Drinkflation! Brewers pocket millions by cutting alcohol in beers
June 17, 2023After shrinkflation, now it’s drinkflation! Brewers pocket millions by sneakily cutting alcohol in beers – without reducing prices
- Brewers cutting alcohol in beers, including Foster’s, Old Speckled Hen and more
- Lower alcohol levels – ‘drinkflation’ – saves firms millions of pounds in taxes
Brewers have been cutting the alcohol levels in popular beers and lagers – pocketing millions of pounds saved on tax – without reducing the cost to customers.
The Mail on Sunday can reveal the move, dubbed ‘drinkflation’, means shoppers have been unwittingly buying weaker ale for months while being charged the same.
It mirrors ‘shrinkflation’ – stealth cuts in package sizes and portions introduced by food giants and supermarkets.
But critics say drinkflation is more insidious because there is no change in the shape or size of bottles and cans – and they contain the same amount of liquid.
Among the popular brands where the alcohol content has been cut are Foster’s, Old Speckled Hen, Bishops Finger and Spitfire. And it is predicted that similar reductions will be made to others due to a law change in August, which will mean the duty charged on most drinks will be solely linked to alcohol strength.
A Mail on Sunday investigation has discovered the alcohol by volume (ABV) for Foster’s, sold by Heineken in the UK, has dropped since earlier this year, from four per cent to just 3.7 per cent.
Meanwhile, the ABV for Old Speckled Hen is down from five per cent to 4.8 per cent; Spitfire Amber Ale is down from 4.5 per cent to 4.2 per cent; and Bishops Finger is down from 5.4 per cent to 5.2 per cent.
While the reductions may appear small, they generate a tax saving of 2p to 3p on every bottle and can made. Rather than passing this saving on to drinkers, the cash is being pocketed by the brewers and retailers.
They argue the cut protects them against rising costs, rather than profiteering, while some say they are cutting alcohol levels for the ‘good of public health’.
Dr Sadie Boniface, head of research at the Institute for Alcohol studies, questioned the claims. She said: ‘Alcohol multinationals are… profit-driven companies that want to make money for their shareholders.’
Some brewers, including Heineken, have not ruled out doing the same with their other brands, including Heineken itself, as well as Amstel, Birra Morretti, John Smith’s and Newcastle Brown Ale.
Colin Angus, a research fellow at the University of Sheffield, claims that if every brewery cut alcohol levels by just 0.3 per cent, they would collectively save around £250 million on duty payments to the Government. ‘If they kept prices to consumers the same, the major brewers would pocket the majority of that saving as additional profit,’ the alcohol policy expert said.
‘Sometimes brewers make the case that they have made these reductions in strength levels on health grounds.
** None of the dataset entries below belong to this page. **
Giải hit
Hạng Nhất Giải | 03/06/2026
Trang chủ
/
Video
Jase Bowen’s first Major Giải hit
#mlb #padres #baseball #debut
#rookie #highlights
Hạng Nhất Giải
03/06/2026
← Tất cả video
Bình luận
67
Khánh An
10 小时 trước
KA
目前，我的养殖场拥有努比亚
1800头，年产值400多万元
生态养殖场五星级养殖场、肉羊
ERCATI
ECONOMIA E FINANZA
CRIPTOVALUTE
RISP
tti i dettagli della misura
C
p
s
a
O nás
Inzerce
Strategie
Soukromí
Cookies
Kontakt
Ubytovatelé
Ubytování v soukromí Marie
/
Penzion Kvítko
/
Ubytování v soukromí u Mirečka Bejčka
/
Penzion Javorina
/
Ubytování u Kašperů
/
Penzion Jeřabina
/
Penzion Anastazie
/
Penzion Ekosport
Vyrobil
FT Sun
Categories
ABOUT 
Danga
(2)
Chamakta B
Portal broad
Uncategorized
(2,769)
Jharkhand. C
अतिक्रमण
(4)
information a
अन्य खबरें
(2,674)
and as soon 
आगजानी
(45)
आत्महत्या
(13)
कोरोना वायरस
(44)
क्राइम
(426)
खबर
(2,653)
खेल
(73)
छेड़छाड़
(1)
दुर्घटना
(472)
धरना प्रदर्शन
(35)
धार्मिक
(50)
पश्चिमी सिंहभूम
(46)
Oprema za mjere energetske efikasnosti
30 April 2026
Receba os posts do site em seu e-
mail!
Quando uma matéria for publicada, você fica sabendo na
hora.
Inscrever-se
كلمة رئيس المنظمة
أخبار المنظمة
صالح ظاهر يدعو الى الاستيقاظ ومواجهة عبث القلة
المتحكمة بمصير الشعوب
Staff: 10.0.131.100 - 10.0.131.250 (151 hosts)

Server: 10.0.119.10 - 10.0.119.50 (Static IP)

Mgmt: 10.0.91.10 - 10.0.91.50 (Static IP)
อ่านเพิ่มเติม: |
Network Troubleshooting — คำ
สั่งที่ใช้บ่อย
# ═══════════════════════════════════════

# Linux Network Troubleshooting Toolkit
Given their historically strong opposition to public health policies, though, the motive is much more likely to be financial.’
A Mail on Sunday investigation has discovered the alcohol by volume (ABV) for Foster’s, sold by Heineken in the UK, has dropped since earlier this year, from four per cent to just 3.7 per cent
Greene King, which produces Old Speckled Hen, said it makes a saving on duty by cutting ABV without reducing prices. It stated that this was necessary to fight rising costs.
It said: ‘Events of the past few years have significantly increased costs. Greene King continues to look at ways we can absorb those increasing costs to ensure we continue to offer our customers the same great value and taste of Old Speckled Hen. Shepherd Neame, which makes Spitfire and Bishops Finger, offered a different explanation: ‘Consumers are increasingly choosing drinks with a lower alcohol content as part of a healthy lifestyle – we hope this will encourage more people to try our award-winning flagship beers.’
Heineken would only say: ‘We keep our portfolio under review.’
Emma McClarkin, chief executive of the British Beer and Pub Association, said: ‘Brewers have faced mounting price increases, and as far as possible they have absorbed costs to avoid customers paying over the odds.’